— What you are asked to do —
The listing is to be reproduced in full, with no character altered.

— Records —

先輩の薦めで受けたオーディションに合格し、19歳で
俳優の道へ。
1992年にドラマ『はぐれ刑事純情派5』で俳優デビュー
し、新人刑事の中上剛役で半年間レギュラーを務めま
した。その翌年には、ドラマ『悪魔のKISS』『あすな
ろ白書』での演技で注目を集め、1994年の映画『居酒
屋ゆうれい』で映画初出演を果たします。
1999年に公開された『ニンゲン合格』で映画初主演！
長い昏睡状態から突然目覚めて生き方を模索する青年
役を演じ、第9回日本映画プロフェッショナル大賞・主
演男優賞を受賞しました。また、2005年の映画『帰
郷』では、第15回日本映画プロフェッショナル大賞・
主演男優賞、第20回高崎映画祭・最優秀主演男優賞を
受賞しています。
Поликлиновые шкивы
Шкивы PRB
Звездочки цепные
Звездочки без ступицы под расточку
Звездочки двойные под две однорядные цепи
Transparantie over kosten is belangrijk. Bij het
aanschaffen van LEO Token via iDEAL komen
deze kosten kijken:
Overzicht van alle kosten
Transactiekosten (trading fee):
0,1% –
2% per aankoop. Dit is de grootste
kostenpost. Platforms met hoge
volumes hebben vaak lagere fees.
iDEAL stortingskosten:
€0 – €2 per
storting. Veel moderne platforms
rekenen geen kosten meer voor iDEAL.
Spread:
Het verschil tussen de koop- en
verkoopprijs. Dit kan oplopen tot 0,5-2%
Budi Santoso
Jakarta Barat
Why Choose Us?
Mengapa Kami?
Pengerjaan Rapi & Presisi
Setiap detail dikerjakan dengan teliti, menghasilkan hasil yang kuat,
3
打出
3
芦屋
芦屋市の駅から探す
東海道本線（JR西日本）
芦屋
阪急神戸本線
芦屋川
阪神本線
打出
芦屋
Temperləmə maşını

— Task solution —
先輩の薦めで受けたオーディションに合格し、19歳で
俳優の道へ。
1992年にドラマ『はぐれ刑事純情派5』で俳優デビュー
し、新人刑事の中上剛役で半年間レギュラーを務めま
した。その翌年には、ドラマ『悪魔のKISS』『あすな
ろ白書』での演技で注目を集め、1994年の映画『居酒
屋ゆうれい』で映画初出演を果たします。
1999年に公開された『ニンゲン合格』で映画初主演！
長い昏睡状態から突然目覚めて生き方を模索する青年
役を演じ、第9回日本映画プロフェッショナル大賞・主
演男優賞を受賞しました。また、2005年の映画『帰
郷』では、第15回日本映画プロフェッショナル大賞・
主演男優賞、第20回高崎映画祭・最優秀主演男優賞を
受賞しています。
Поликлиновые шкивы
Шкивы PRB
Звездочки цепные
Звездочки без ступицы под расточку
Звездочки двойные под две однорядные цепи
Transparantie over kosten is belangrijk. Bij het
aanschaffen van LEO Token via iDEAL komen
deze kosten kijken:
Overzicht van alle kosten
Transactiekosten (trading fee):
0,1% –
2% per aankoop. Dit is de grootste
kostenpost. Platforms met hoge
volumes hebben vaak lagere fees.
iDEAL stortingskosten:
€0 – €2 per
storting. Veel moderne platforms
rekenen geen kosten meer voor iDEAL.
Spread:
Het verschil tussen de koop- en
verkoopprijs. Dit kan oplopen tot 0,5-2%
Budi Santoso
Jakarta Barat
Why Choose Us?
Mengapa Kami?
Pengerjaan Rapi & Presisi
Setiap detail dikerjakan dengan teliti, menghasilkan hasil yang kuat,
3
打出
3
芦屋
芦屋市の駅から探す
東海道本線（JR西日本）
芦屋
阪急神戸本線
芦屋川
阪神本線
打出
芦屋
Temperləmə maşını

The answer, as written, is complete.